Task goal = Starting at the line that holds "趣味の教室・ワークショップ・" and stopping at the line that holds "オンラインレッスン導入支援講座について", restate the records below word for word, with both of those lines included.

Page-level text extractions
= Beginning of Section =

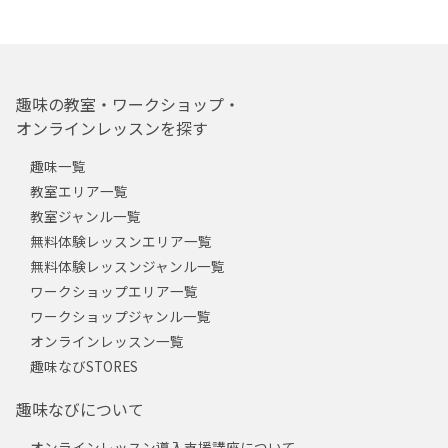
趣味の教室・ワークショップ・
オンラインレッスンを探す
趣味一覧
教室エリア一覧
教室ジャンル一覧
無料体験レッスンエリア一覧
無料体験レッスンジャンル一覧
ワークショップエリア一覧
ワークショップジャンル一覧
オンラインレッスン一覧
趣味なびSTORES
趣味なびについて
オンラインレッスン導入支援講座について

= End of Section =
= Beginning of Section =

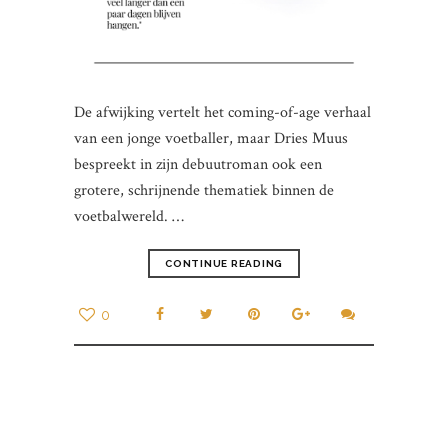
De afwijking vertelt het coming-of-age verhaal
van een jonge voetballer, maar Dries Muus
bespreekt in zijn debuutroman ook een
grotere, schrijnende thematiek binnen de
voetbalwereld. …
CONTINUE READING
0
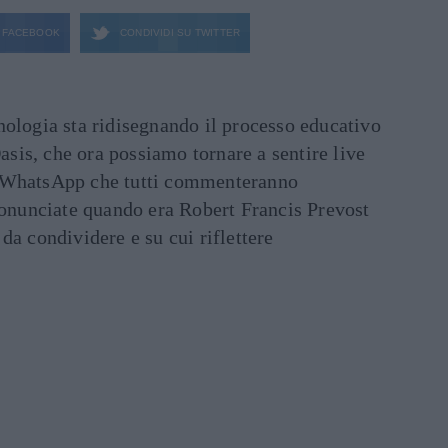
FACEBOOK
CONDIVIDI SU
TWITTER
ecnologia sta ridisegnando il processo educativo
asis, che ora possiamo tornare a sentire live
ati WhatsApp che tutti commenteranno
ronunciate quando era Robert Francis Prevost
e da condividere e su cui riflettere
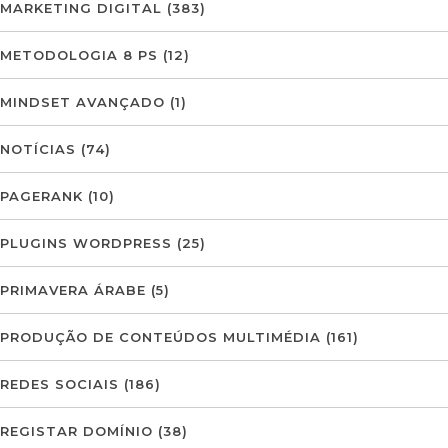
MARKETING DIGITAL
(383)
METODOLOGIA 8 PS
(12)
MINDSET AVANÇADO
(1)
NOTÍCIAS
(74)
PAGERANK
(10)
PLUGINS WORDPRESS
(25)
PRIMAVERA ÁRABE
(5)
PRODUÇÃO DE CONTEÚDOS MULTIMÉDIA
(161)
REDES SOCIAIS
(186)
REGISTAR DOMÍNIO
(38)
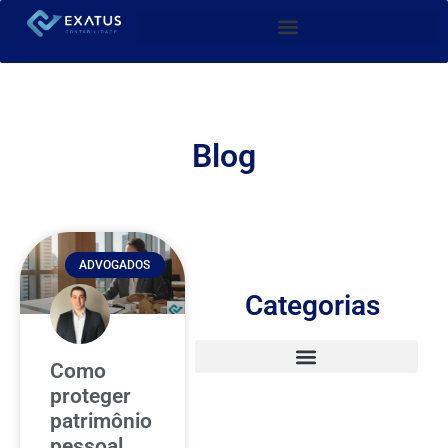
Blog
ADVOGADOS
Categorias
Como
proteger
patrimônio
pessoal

= End of Section =

Result for this exercise =
趣味の教室・ワークショップ・
オンラインレッスンを探す
趣味一覧
教室エリア一覧
教室ジャンル一覧
無料体験レッスンエリア一覧
無料体験レッスンジャンル一覧
ワークショップエリア一覧
ワークショップジャンル一覧
オンラインレッスン一覧
趣味なびSTORES
趣味なびについて
オンラインレッスン導入支援講座について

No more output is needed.